----- Tekstgedeelte -----
Inloggen 
 

 Registreren
 Wachtwoord vergeten?


Terug naar het beginscherm

 
 
 
Neem contact op met de Agro-advieslijn:
0570-657417 (Houtsma Bedrijfsadvies)
ECLI:NL:RBZWB:2025:8568 
 
Datum uitspraak:05-12-2025
Datum gepubliceerd:11-12-2025
Instantie:Rechtbank Zeeland-West-Brabant
Zaaknummers:24/5855 ZW en 24/5856 WW
Rechtsgebied:Socialezekerheidsrecht
Indicatie:Benadelingshandeling ZW. Terugvordering WW.
Trefwoorden:loonbelasting
uitkering
vaststellingsovereenkomst
 
Uitspraak
RECHTBANK ZEELAND-WEST-BRABANT

Zittingsplaats Middelburg

Bestuursrecht

zaaknummers: BRE 24/5855 ZW en BRE 24/5856 WW
uitspraak van de meervoudige kamer van 5 december 2025 in de zaken tussen



[eiseres] B.V., eiseres, in hoedanigheid van bewindvoerder over de goederen van [betrokkene], uit [plaats] , betrokkene,
(gemachtigde: mr. V.M.C. Verhaegen),

en


de Raad van bestuur van het Uitvoeringsinstituut werknemersverzekeringen (het UWV), verweerder.
----- Getoond materiaal -----
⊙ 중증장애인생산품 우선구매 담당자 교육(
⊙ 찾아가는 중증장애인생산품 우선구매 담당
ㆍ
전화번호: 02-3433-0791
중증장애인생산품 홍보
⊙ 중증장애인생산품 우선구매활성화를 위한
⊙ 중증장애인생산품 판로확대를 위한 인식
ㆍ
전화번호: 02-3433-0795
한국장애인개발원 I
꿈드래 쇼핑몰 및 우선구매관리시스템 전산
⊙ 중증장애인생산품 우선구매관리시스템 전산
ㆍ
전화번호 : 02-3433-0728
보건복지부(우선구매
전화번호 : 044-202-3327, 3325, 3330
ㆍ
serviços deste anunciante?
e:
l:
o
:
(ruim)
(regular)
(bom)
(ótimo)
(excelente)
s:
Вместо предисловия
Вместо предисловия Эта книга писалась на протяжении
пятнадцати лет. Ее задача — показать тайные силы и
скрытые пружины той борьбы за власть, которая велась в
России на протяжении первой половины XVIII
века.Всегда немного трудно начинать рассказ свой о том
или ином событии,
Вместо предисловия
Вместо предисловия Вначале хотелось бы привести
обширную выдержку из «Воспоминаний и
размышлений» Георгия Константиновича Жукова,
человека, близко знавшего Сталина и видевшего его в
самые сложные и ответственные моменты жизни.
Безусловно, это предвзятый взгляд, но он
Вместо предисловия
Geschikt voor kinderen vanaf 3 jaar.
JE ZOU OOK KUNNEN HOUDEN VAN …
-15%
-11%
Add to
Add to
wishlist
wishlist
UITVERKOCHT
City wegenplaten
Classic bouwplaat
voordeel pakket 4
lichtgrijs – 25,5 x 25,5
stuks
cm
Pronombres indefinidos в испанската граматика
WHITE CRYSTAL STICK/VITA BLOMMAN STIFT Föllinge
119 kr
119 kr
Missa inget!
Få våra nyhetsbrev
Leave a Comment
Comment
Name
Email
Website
-----
----- Getoond materiaal -----
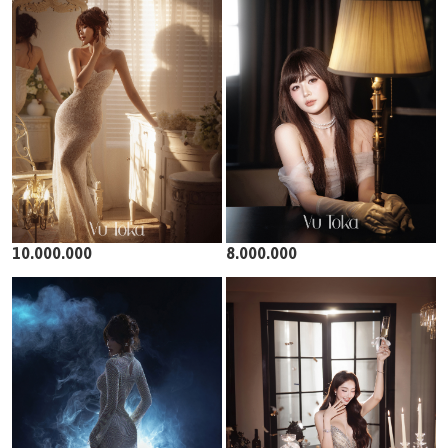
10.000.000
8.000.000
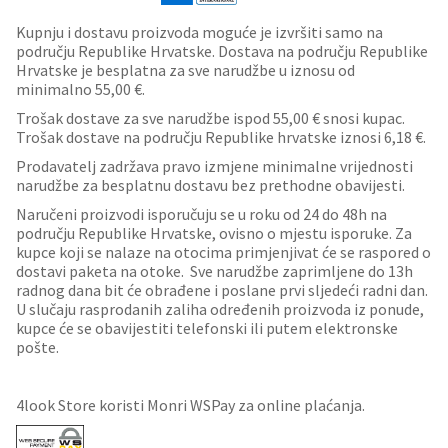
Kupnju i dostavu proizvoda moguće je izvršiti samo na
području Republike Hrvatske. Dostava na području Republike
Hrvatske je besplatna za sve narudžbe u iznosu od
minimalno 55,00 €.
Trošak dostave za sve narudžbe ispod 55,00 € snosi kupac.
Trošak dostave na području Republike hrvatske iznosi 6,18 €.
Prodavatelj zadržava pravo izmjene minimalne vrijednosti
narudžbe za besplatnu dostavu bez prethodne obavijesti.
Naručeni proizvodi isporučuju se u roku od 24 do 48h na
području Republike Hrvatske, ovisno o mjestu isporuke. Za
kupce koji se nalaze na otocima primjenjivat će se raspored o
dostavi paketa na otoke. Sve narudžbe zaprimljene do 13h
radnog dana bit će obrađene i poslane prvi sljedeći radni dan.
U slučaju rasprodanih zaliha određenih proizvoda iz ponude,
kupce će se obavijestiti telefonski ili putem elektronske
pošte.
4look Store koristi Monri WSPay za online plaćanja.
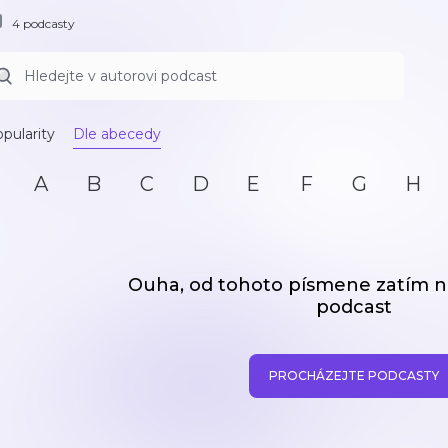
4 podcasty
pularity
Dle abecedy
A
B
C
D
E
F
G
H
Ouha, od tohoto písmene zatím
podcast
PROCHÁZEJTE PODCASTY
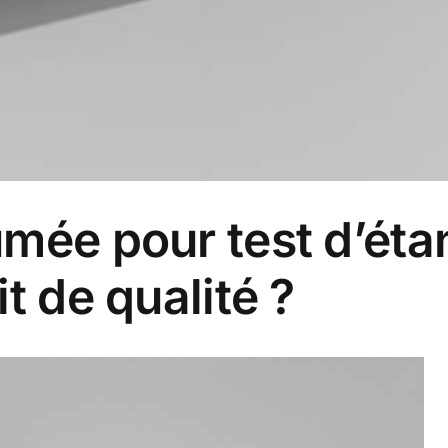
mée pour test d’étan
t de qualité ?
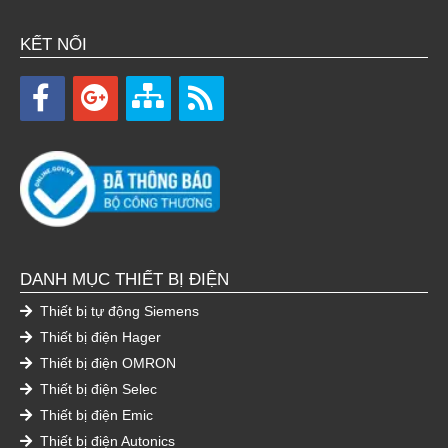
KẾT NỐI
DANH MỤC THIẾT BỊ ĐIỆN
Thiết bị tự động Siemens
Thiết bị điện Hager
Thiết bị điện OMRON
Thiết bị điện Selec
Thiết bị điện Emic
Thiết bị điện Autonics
-----
** Over deze opdracht **
Herhaal woordelijk een stuk uit de uitspraak. Begin bij de woorden "ECLI:NL:RBZWB:2025:8568" en stop na "ZW. Terugvordering WW.".

** Voltooide oefening **
ECLI:NL:RBZWB:2025:8568 
 
Datum uitspraak:05-12-2025
Datum gepubliceerd:11-12-2025
Instantie:Rechtbank Zeeland-West-Brabant
Zaaknummers:24/5855 ZW en 24/5856 WW
Rechtsgebied:Socialezekerheidsrecht
Indicatie:Benadelingshandeling ZW. Terugvordering WW.